● **TASK DESCRIPTION**:
Rewrite the text of the rows below with every "Growave" changed to "Yotpo" and all other text unchanged. Omit the pictures from your answer.

● **INFORMATION GIVEN**:
================================
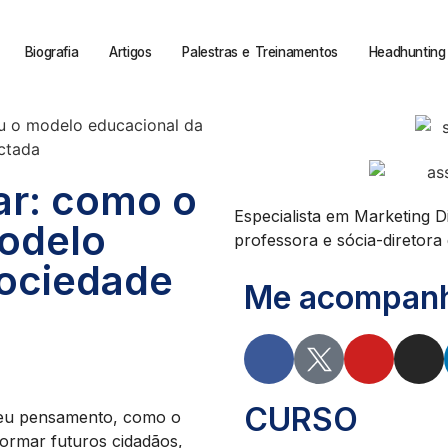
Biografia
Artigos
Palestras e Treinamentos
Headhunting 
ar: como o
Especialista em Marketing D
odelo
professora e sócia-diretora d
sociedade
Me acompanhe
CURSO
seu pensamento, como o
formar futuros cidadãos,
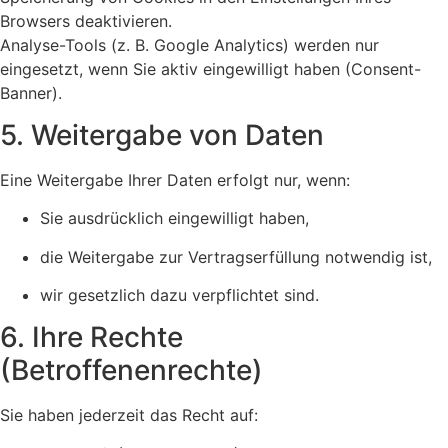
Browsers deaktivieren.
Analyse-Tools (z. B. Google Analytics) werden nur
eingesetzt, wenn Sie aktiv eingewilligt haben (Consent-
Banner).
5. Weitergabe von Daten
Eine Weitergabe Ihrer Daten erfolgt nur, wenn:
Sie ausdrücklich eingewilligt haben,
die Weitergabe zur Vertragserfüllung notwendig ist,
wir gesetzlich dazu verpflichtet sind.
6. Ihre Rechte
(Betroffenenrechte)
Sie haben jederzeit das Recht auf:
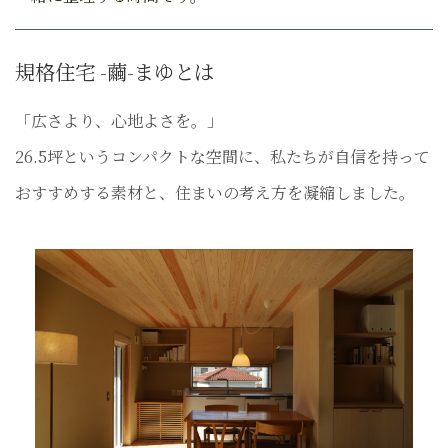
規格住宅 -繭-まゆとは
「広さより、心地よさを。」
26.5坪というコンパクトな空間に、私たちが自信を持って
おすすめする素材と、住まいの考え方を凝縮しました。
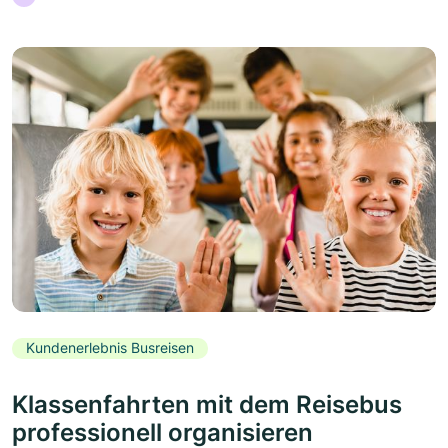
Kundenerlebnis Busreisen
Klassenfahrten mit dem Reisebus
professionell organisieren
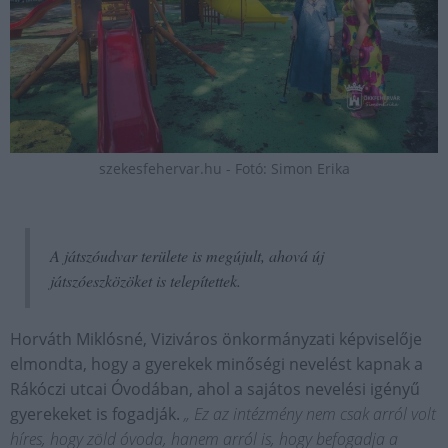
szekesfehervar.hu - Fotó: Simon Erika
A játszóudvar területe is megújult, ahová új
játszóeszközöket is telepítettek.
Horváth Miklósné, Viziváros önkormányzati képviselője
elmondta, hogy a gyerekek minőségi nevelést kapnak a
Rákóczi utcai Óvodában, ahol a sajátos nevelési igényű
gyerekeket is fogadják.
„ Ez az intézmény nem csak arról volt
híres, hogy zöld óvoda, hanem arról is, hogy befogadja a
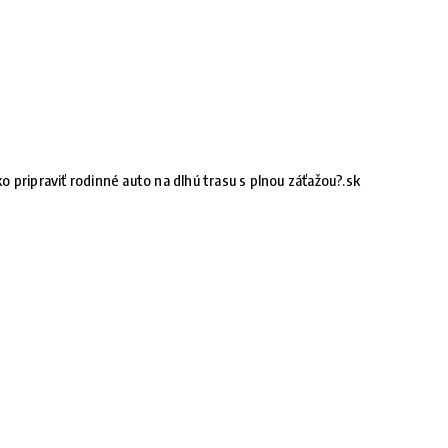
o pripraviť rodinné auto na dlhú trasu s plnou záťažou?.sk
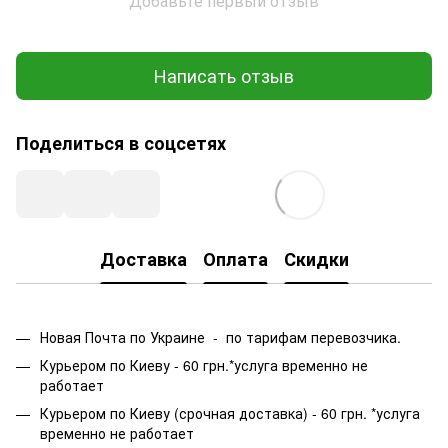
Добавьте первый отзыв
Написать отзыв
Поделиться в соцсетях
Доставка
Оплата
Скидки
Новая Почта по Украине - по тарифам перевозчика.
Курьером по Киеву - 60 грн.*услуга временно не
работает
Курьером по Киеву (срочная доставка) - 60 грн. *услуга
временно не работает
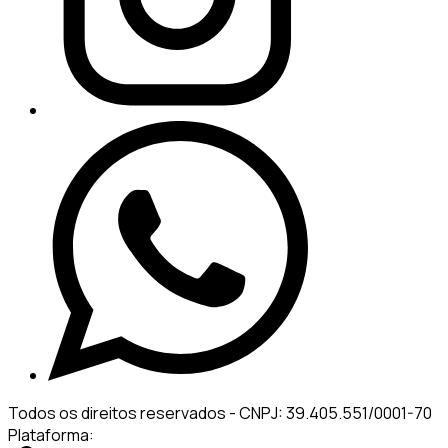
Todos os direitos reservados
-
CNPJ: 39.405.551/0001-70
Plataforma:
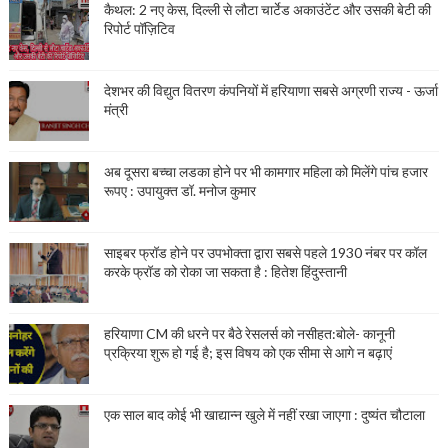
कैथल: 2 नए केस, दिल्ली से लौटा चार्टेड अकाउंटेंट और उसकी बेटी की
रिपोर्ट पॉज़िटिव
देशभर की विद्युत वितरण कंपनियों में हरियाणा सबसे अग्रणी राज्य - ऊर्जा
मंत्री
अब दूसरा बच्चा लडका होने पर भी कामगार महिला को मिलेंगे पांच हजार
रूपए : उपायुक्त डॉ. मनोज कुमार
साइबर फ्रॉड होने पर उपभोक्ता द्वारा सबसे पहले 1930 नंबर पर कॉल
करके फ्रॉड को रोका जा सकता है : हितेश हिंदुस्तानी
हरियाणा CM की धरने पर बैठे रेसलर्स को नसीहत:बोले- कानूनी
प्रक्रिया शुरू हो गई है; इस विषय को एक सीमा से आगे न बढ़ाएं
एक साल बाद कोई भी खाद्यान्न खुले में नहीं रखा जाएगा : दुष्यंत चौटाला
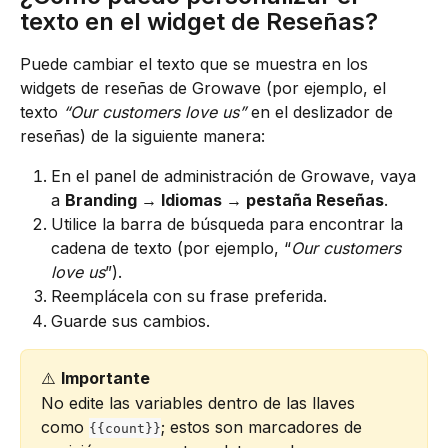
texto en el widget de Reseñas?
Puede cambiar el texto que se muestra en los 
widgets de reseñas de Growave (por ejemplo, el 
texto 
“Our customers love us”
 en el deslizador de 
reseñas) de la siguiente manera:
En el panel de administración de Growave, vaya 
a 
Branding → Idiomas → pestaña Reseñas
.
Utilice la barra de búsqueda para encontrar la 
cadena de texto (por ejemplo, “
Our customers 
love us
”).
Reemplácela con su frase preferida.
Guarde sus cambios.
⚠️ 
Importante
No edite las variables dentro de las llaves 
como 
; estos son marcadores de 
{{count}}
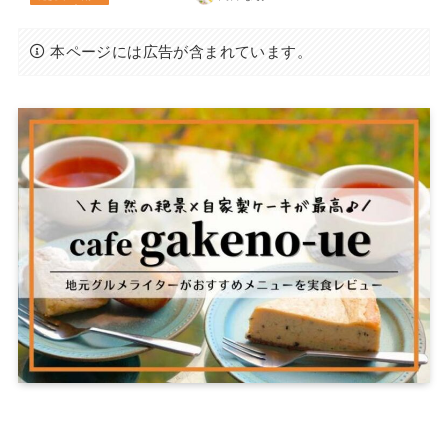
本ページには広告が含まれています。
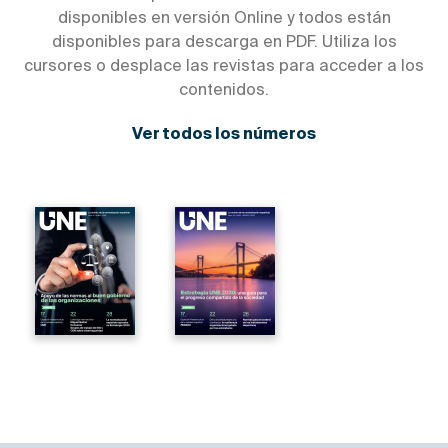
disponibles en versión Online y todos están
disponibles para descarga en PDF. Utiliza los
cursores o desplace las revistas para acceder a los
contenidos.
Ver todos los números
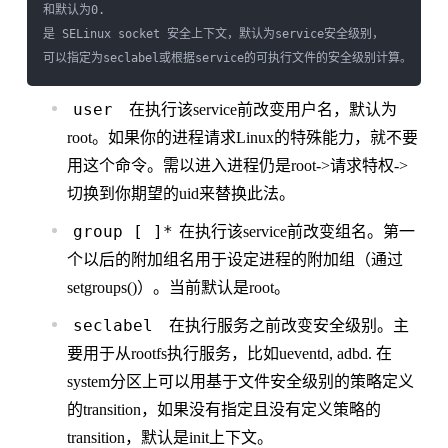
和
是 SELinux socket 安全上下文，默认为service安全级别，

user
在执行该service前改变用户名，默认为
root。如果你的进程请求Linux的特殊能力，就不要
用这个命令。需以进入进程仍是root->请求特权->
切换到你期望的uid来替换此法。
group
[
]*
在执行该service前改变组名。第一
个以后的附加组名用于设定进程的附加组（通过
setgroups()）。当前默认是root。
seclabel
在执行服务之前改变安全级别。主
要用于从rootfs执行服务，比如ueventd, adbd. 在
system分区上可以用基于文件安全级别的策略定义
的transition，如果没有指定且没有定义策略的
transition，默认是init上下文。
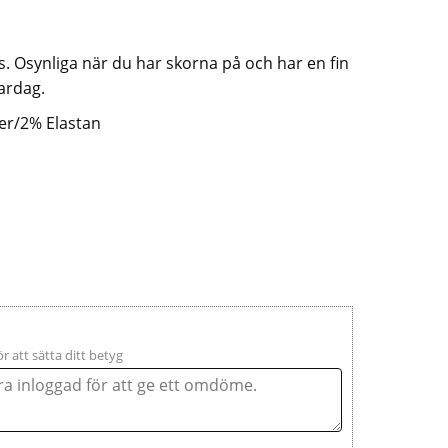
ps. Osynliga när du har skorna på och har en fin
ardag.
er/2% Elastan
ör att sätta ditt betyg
================================
● **YOUR SOLUTION**:
Biografia
Artigos
Palestras e Treinamentos
Headhunting 
ar: como o
Especialista em Marketing D
odelo
professora e sócia-diretora d
sociedade
Me acompanhe
CURSO
seu pensamento, como o
formar futuros cidadãos,
Browsers deaktivieren.
Analyse-Tools (z. B. Google Analytics) werden nur
eingesetzt, wenn Sie aktiv eingewilligt haben (Consent-
Banner).
5. Weitergabe von Daten
Eine Weitergabe Ihrer Daten erfolgt nur, wenn:
Sie ausdrücklich eingewilligt haben,
die Weitergabe zur Vertragserfüllung notwendig ist,
wir gesetzlich dazu verpflichtet sind.
6. Ihre Rechte
(Betroffenenrechte)
Sie haben jederzeit das Recht auf:
規格住宅 -繭-まゆとは
「広さより、心地よさを。」
26.5坪というコンパクトな空間に、私たちが自信を持って
おすすめする素材と、住まいの考え方を凝縮しました。
Kundenerlebnis Busreisen
Klassenfahrten mit dem Reisebus
professionell organisieren
szekesfehervar.hu - Fotó: Simon Erika
A játszóudvar területe is megújult, ahová új
játszóeszközöket is telepítettek.
Horváth Miklósné, Viziváros önkormányzati képviselője
elmondta, hogy a gyerekek minőségi nevelést kapnak a
Rákóczi utcai Óvodában, ahol a sajátos nevelési igényű
gyerekeket is fogadják.
„ Ez az intézmény nem csak arról volt
híres, hogy zöld óvoda, hanem arról is, hogy befogadja a
o pripraviť rodinné auto na dlhú trasu s plnou záťažou?.sk
Добавьте первый отзыв
Написать отзыв
Поделиться в соцсетях
Доставка
Оплата
Скидки
Новая Почта по Украине - по тарифам перевозчика.
Курьером по Киеву - 60 грн.*услуга временно не
работает
Курьером по Киеву (срочная доставка) - 60 грн. *услуга
временно не работает
Todos os direitos reservados
-
CNPJ: 39.405.551/0001-70
Plataforma:
कैथल: 2 नए केस, दिल्ली से लौटा चार्टेड अकाउंटेंट और उसकी बेटी की
रिपोर्ट पॉज़िटिव
देशभर की विद्युत वितरण कंपनियों में हरियाणा सबसे अग्रणी राज्य - ऊर्जा
मंत्री
अब दूसरा बच्चा लडका होने पर भी कामगार महिला को मिलेंगे पांच हजार
रूपए : उपायुक्त डॉ. मनोज कुमार
साइबर फ्रॉड होने पर उपभोक्ता द्वारा सबसे पहले 1930 नंबर पर कॉल
करके फ्रॉड को रोका जा सकता है : हितेश हिंदुस्तानी
हरियाणा CM की धरने पर बैठे रेसलर्स को नसीहत:बोले- कानूनी
प्रक्रिया शुरू हो गई है; इस विषय को एक सीमा से आगे न बढ़ाएं
एक साल बाद कोई भी खाद्यान्न खुले में नहीं रखा जाएगा : दुष्यंत चौटाला
texto en el widget de Reseñas?
Puede cambiar el texto que se muestra en los 
widgets de reseñas de Yotpo (por ejemplo, el 
texto 
“Our customers love us”
 en el deslizador de 
reseñas) de la siguiente manera:
En el panel de administración de Yotpo, vaya 
a 
Branding → Idiomas → pestaña Reseñas
.
Utilice la barra de búsqueda para encontrar la 
cadena de texto (por ejemplo, “
Our customers 
love us
”).
Reemplácela con su frase preferida.
Guarde sus cambios.
⚠️ 
Importante
No edite las variables dentro de las llaves 
como 
; estos son marcadores de 
{{count}}
本ページには広告が含まれています。
disponibles en versión Online y todos están
disponibles para descarga en PDF. Utiliza los
cursores o desplace las revistas para acceder a los
contenidos.
Ver todos los números
和
是 SELinux socket 安全上下文，默认为service安全级别，

user
在执行该service前改变用户名，默认为
root。如果你的进程请求Linux的特殊能力，就不要
用这个命令。需以进入进程仍是root->请求特权->
切换到你期望的uid来替换此法。
group
[
]*
在执行该service前改变组名。第一
个以后的附加组名用于设定进程的附加组（通过
setgroups()）。当前默认是root。
seclabel
在执行服务之前改变安全级别。主
要用于从rootfs执行服务，比如ueventd, adbd. 在
system分区上可以用基于文件安全级别的策略定义
的transition，如果没有指定且没有定义策略的
transition，默认是init上下文。
ps. Osynliga när du har skorna på och har en fin
ardag.
er/2% Elastan
ör att sätta ditt betyg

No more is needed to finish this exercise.